Choreographed Ephemera: Bridge Tender
A study of the confluences of monotony, choreography, and spectacle in labor, Bridge Tender is an opening and closing sequence of Maine’s last manually operated swing bridge. Over the course of the 20th century, Maine’s Department of Transportation sought to rapidly switch from steamers and schooners to rail and other vehicles. As a concession to permit both water and land-bound transport, draw and swing bridges were erected throughout the state’s tidal waterways. By 2013 only a handful of draw bridges remained, most of them powered by a combination of hydraulics and powerful electric solenoids, helmed by men and women in shacks filled with foot pedals and switches. Since 1937, however, the Trevett Swing Bridge—which opens horizontally, as opposed to a draw bridge, which opens vertically—between Barter’s Island and the mainland has been a vein for both water and road transportation.
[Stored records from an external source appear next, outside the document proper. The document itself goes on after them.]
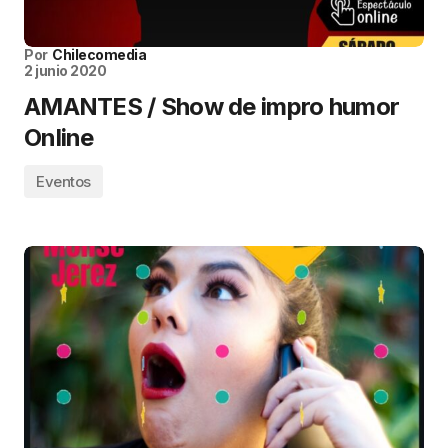
Por
Chilecomedia
2 junio 2020
AMANTES / Show de impro humor
Online
Eventos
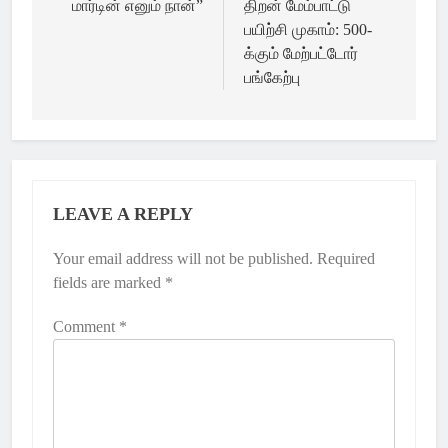
மார்டின் எனும் நான்”
திறன் மேம்பாட்டு
பயிற்சி முகாம்: 500-
க்கும் மேற்பட்டோர்
பங்கேற்பு
LEAVE A REPLY
Your email address will not be published.
Required
fields are marked
*
Comment
*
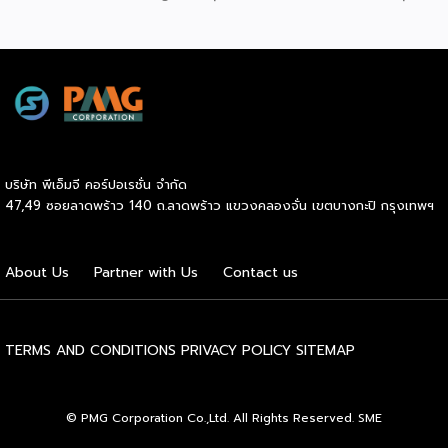
สู่เกณฑ์มาตรฐานคุณภาพการบริหารจัดการธุรกิจแฟรนไชส์
(Franchise Standard) มุ่งเป้าบ่มเพาะศักยภาพผู้ประกอบการราย
ใหม่ พร้อมการันตีคุณภาพมาตรฐานเพื่อสร้างความเชี่ยวชาญและ
ความน่าเชื่อถือในตลาดโลก นายพูนพงษ์ นัยนาภากรณ์ อธิบดี
กรมพัฒนาธุรกิจการค้า กระทรวงพาณิชย์ เปิดเผยภายหลังเป็น
ประธานมอบประกาศนียบัตรแก่ผู้ประกอบการแฟรนไชส์ใน 2
กิจกรรมว่า “ขอแสดงความยินดีกับทุกกิจการที่ได้รับ
ประกาศนียบัตรในวันนี้ (วันพุธที่ 15 กรกฎาคม 2569) โดย
บริษัท พีเอ็มจี คอร์ปอเรชั่น จำกัด
กิจกรรมแรกเป็นการอบรมหลักสูตรการบริหารจัดการธุรกิจแฟรน
47,49 ซอยลาดพร้าว 140 ถ.ลาดพร้าว แขวงคลองจั่น เขตบางกะปิ กรุงเทพฯ
ไชส์ (DBD Franchise Program: DBD-FP) รุ่นที่ 29 ซึ่งเป็น
หลักสูตรระยะยาวที่จัดขึ้นตั้งแต่วันที่ 3 ธันวาคม 2568 – วันที่ 2
เมษายน 2569 รวม 23 วัน โดยได้รับเกียรติจากวิทยากรผู้ทรง
About Us
Partner with Us
Contact us
คุณวุฒิจากภาครัฐ ภาคเอกชน และสถาบันการศึกษา ที่มาร่วมบ่ม
เพาะความรู้เชิงปฏิบัติการให้แก่ผู้ประกอบธุรกิจแฟรนไชส์อย่างเข้ม
ข้นรวม […]
TERMS AND CONDITIONS
PRIVACY POLICY
SITEMAP
© PMG Corporation Co.,Ltd. All Rights Reserved. SME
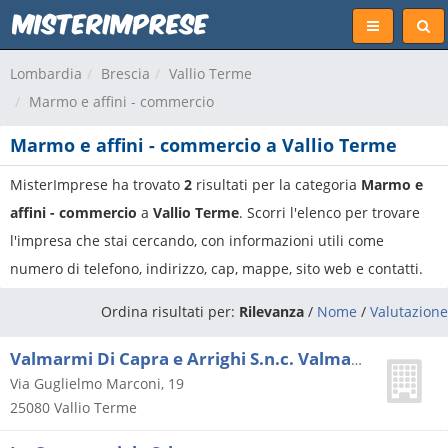
Lombardia
Brescia
Vallio Terme
Marmo e affini - commercio
Marmo e affini - commercio a Vallio Terme
MisterImprese ha trovato
2
risultati per la categoria
Marmo e
affini - commercio
a
Vallio Terme
. Scorri l'elenco per trovare
l'impresa che stai cercando, con informazioni utili come
numero di telefono, indirizzo, cap, mappe, sito web e contatti.
Ordina risultati per:
Rilevanza
/
Nome
/
Valutazione
Valmarmi Di Capra e Arrighi S.n.c. Valmarmi Di Capra N. e Arrighi M. S.n.c.
Via Guglielmo Marconi, 19
25080
Vallio Terme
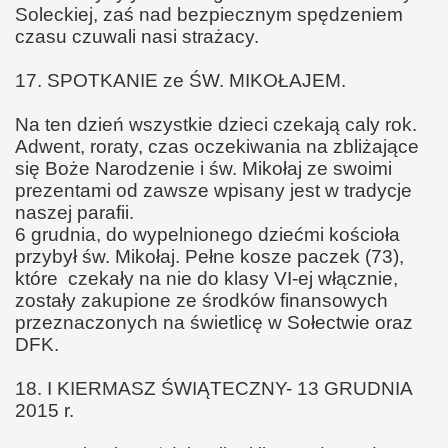
Soleckiej, zaś nad bezpiecznym spędzeniem
czasu czuwali nasi strażacy.
17. SPOTKANIE ze ŚW. MIKOŁAJEM.
Na ten dzień wszystkie dzieci czekają caly rok.
Adwent, roraty, czas oczekiwania na zbliżające
się Boże Narodzenie i św. Mikołaj ze swoimi
prezentami od zawsze wpisany jest w tradycje
naszej parafii.
6 grudnia, do wypelnionego dziećmi kościoła
przybył św. Mikołaj. Pełne kosze paczek (73),
które czekały na nie do klasy VI-ej włącznie,
zostały zakupione ze środków finansowych
przeznaczonych na świetlicę w Sołectwie oraz
DFK.
18. I KIERMASZ ŚWIĄTECZNY- 13 GRUDNIA
2015 r.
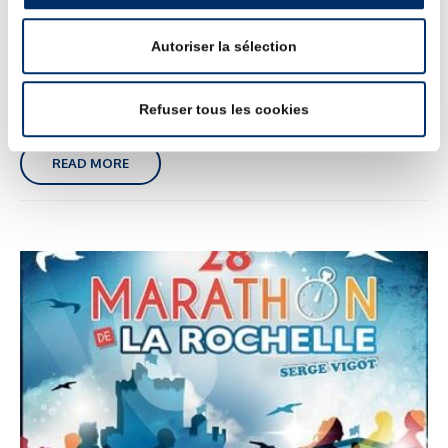
étaient au rendez-vous et les girls se sont données à fond sous un
superbe soleil.Nous sommes toutes des wonderwomen ! Rendez-
Autoriser la sélection
vous l'année prochaine pour un nouveau défi :-)
Refuser tous les cookies
READ MORE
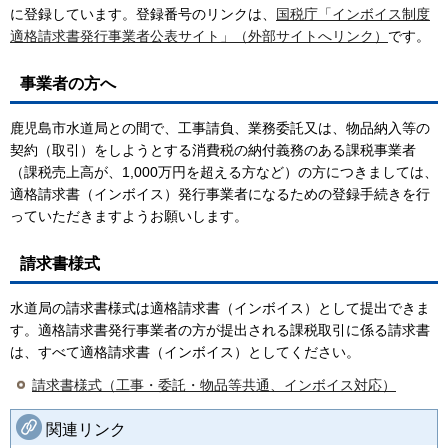
に登録しています。登録番号のリンクは、
国税庁「インボイス制度
適格請求書発行事業者公表サイト」（外部サイトへリンク）
です。
事業者の方へ
鹿児島市水道局との間で、工事請負、業務委託又は、物品納入等の
契約（取引）をしようとする消費税の納付義務のある課税事業者
（課税売上高が、1,000万円を超える方など）の方につきましては、
適格請求書（インボイス）発行事業者になるための登録手続きを行
っていただきますようお願いします。
請求書様式
水道局の請求書様式は適格請求書（インボイス）として提出できま
す。適格請求書発行事業者の方が提出される課税取引に係る請求書
は、すべて適格請求書（インボイス）としてください。
請求書様式（工事・委託・物品等共通、インボイス対応）
関連リンク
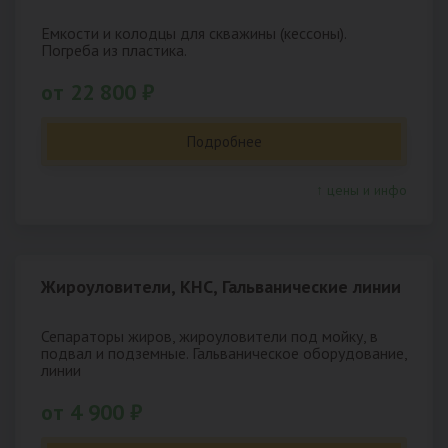
Емкости и колодцы для скважины (кессоны).
Погреба из пластика.
от 22 800 ₽
Подробнее
↑ цены и инфо
Жироуловители, КНС, Гальванические линии
Сепараторы жиров, жироуловители под мойку, в
подвал и подземные. Гальваническое оборудование,
линии
от 4 900 ₽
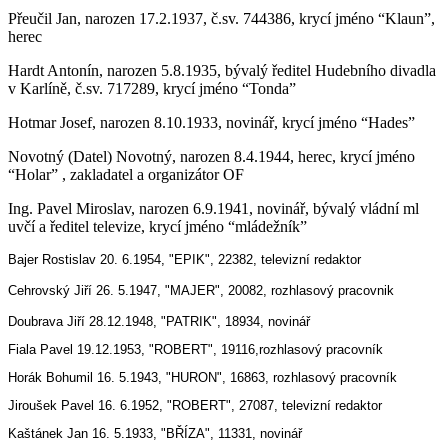
Přeučil Jan, narozen 17.2.1937, č.sv. 744386, krycí jméno “Klaun”,
herec
Hardt Antonín, narozen 5.8.1935, bývalý ředitel Hudebního divadla
v Karlíně, č.sv. 717289, krycí jméno “Tonda”
Hotmar Josef, narozen 8.10.193
3, novinář, krycí jméno “Hades”
Novotný (Datel) Novotný, narozen 8.4.1944, herec, krycí jméno
“Holar” , zakladatel a organizátor OF
Ing. Pavel Miroslav, narozen 6.9.1941, novinář, bývalý vládní ml
uvčí a ředitel televize, krycí jméno “mládežník”
Bajer Rostislav 20. 6.1954, "EPIK", 22382, televizní redaktor
Cehrovský Jiří 26. 5.1947, "MAJER", 20082, rozhlasový pracovn
ik
Doubrava Jiří 28.12.1948, "PATRIK", 18934, novinář
Fiala Pavel 19.12.1953, "ROBERT", 19116,rozhlasový pracovník
Horák Bohumil 16. 5.1943, "HURON", 16863, rozhlasový pracovník
Jiroušek Pavel 16. 6.1952, "ROBERT", 27087, televizní redaktor
Kaštánek Jan 16. 5.1933, "BŘÍZA", 11331, novinář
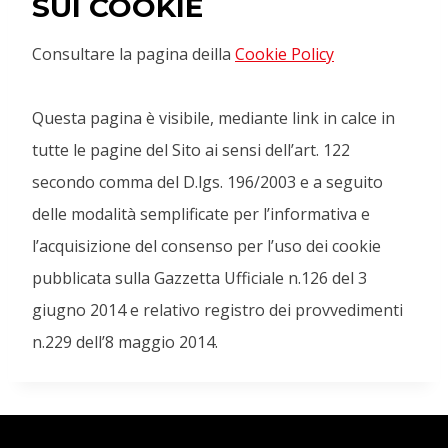
SUI COOKIE
Consultare la pagina deilla
Cookie Policy
Questa pagina è visibile, mediante link in calce in
tutte le pagine del Sito ai sensi dell’art. 122
secondo comma del D.lgs. 196/2003 e a seguito
delle modalità semplificate per l’informativa e
l’acquisizione del consenso per l’uso dei cookie
pubblicata sulla Gazzetta Ufficiale n.126 del 3
giugno 2014 e relativo registro dei provvedimenti
n.229 dell’8 maggio 2014.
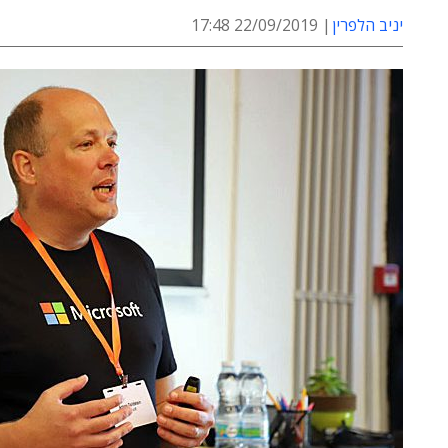
יניב הלפרין
22/09/2019 17:48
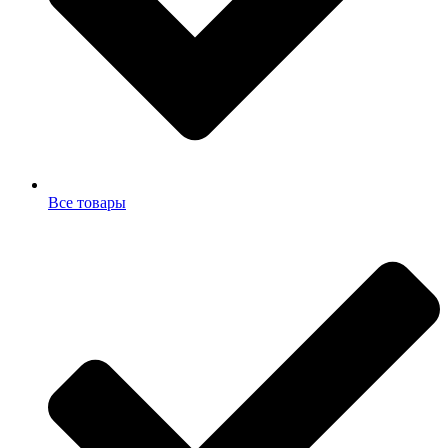
Все товары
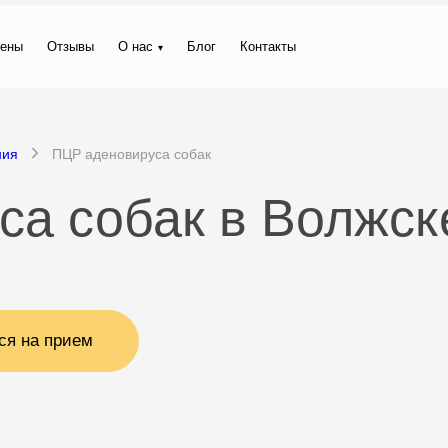
ены
Отзывы
О нас
Блог
Контакты
ния
ПЦР аденовируса собак
са собак в Волжск
ся на прием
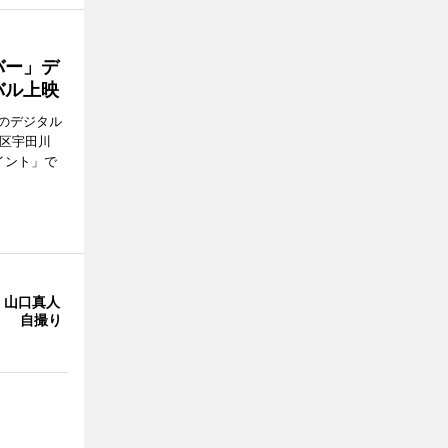
バー」デ
バル上映
のデジタル
谷区宇田川
イント」で
・山口真人
Y」 自撮り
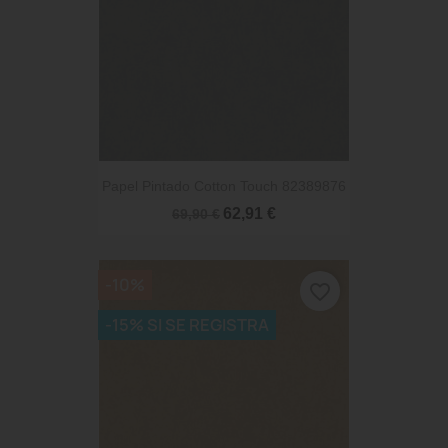
Papel Pintado Cotton Touch 82389876
62,91 €
69,90 €
-10%
favorite_border
-15% SI SE REGISTRA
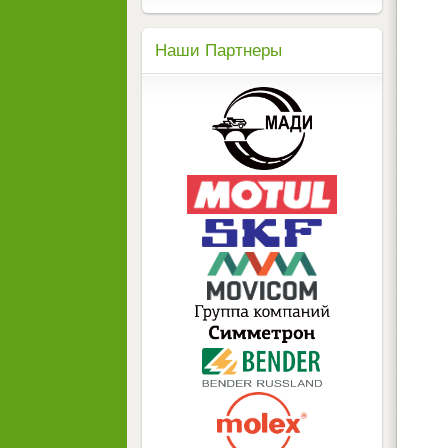
Наши Партнеры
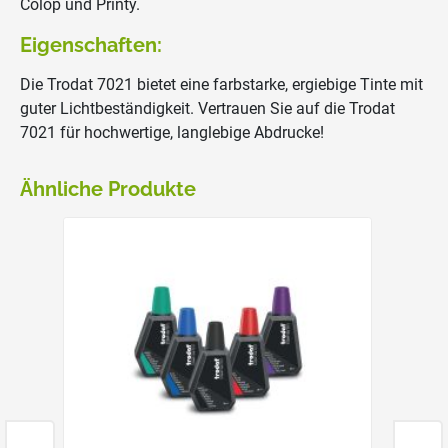
Colop und Printy.
Eigenschaften:
Die Trodat 7021 bietet eine farbstarke, ergiebige Tinte mit
guter Lichtbeständigkeit. Vertrauen Sie auf die Trodat
7021 für hochwertige, langlebige Abdrucke!
Ähnliche Produkte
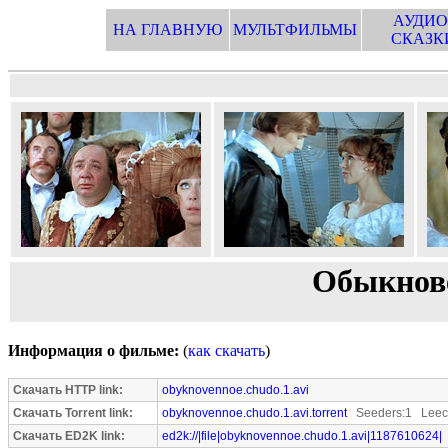
АУДИО
НА ГЛАВНУЮ
МУЛЬТФИЛЬМЫ
СКАЗК
Обыкнове
Информация о фильме:
(
как скачать
)
Скачать HTTP link:
obyknovennoe.chudo.1.avi
Скачать Torrent link:
obyknovennoe.chudo.1.avi.torrent
Seeders:1 Leec
Скачать ED2K link:
ed2k://|file|obyknovennoe.chudo.1.avi|1187610624|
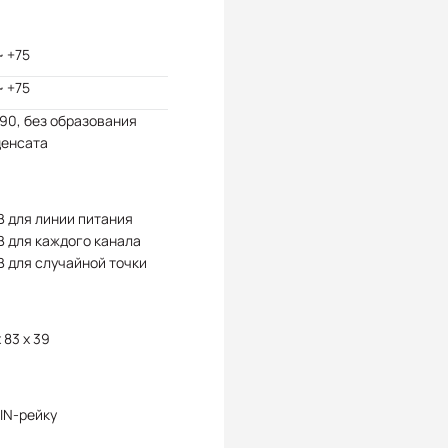
~ +75
~ +75
 90, без образования
денсата
В для линии питания
В для каждого канала
В для случайной точки
x 83 x 39
IN-рейку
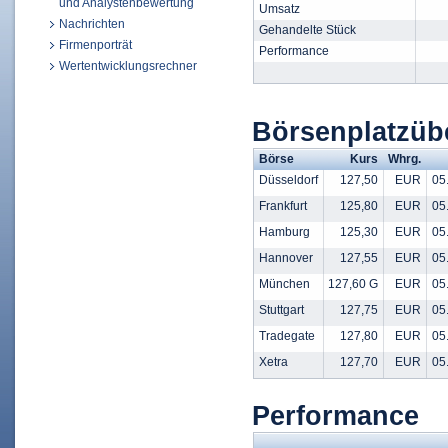
und Analystenbewertung
Umsatz
Nachrichten
Gehandelte Stück
Firmenporträt
Performance
Wertentwicklungsrechner
Börsenplatzüb
Börse
Kurs
Whrg.
Düsseldorf
127,50
EUR
05.
Frankfurt
125,80
EUR
05.
Hamburg
125,30
EUR
05.
Hannover
127,55
EUR
05.
München
127,60 G
EUR
05.
Stuttgart
127,75
EUR
05.
Tradegate
127,80
EUR
05.
Xetra
127,70
EUR
05.
Performance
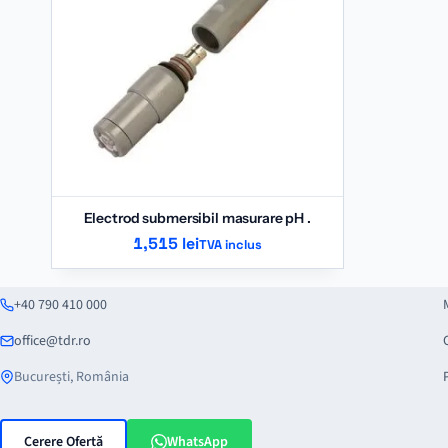
Electrod submersibil masurare pH .
1,515
lei
TVA inclus
+40 790 410 000
office@tdr.ro
București, România
Cerere Ofertă
WhatsApp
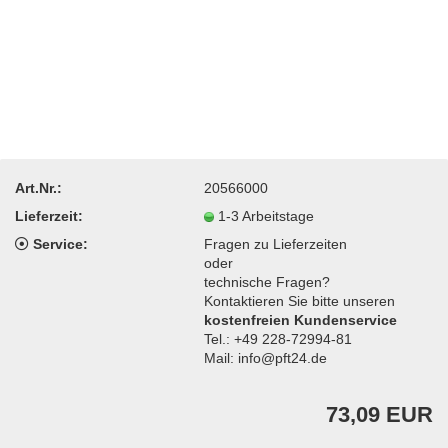
Art.Nr.:
20566000
Lieferzeit:
1-3 Arbeitstage
Service:
Fragen zu Lieferzeiten
oder
technische Fragen?
Kontaktieren Sie bitte unseren
kostenfreien Kundenservice
Tel.: +49 228-72994-81
Mail: info@pft24.de
73,09 EUR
It has also been a key infrastructural monument within the memories of tourists, and of generations of islanders who have reveled in the performance of the bridge opening day in and day out. For 87 years, the opening has been spectacular but always fleeting: the bridge opens on average once a day, only during high tide, and is closed within 10 minutes.
Bridge Tender is caught somewhere between daily labor practice and historical reenactment, as tourists experience Maine’s longstanding folksiness and locals relive decades-long memories of bridge openings performed by a handful of other bridge tenders. The film situates viewers within the ephemeral act of opening and closing, during which it becomes possible to scrutinize bodily practices that are simultaneously enacted and reenacted.
Hunter Snyder’s work seeks to agitate the representational relationships between land and labor. His current work explores how Inuit balance hunting and fishing practices amid the prospects of large-scale mining. He is a recent Oxford graduate, a co-founder of CAMRA, a National Geographic Young Explorer, and Greenland’s first Fulbright fellow.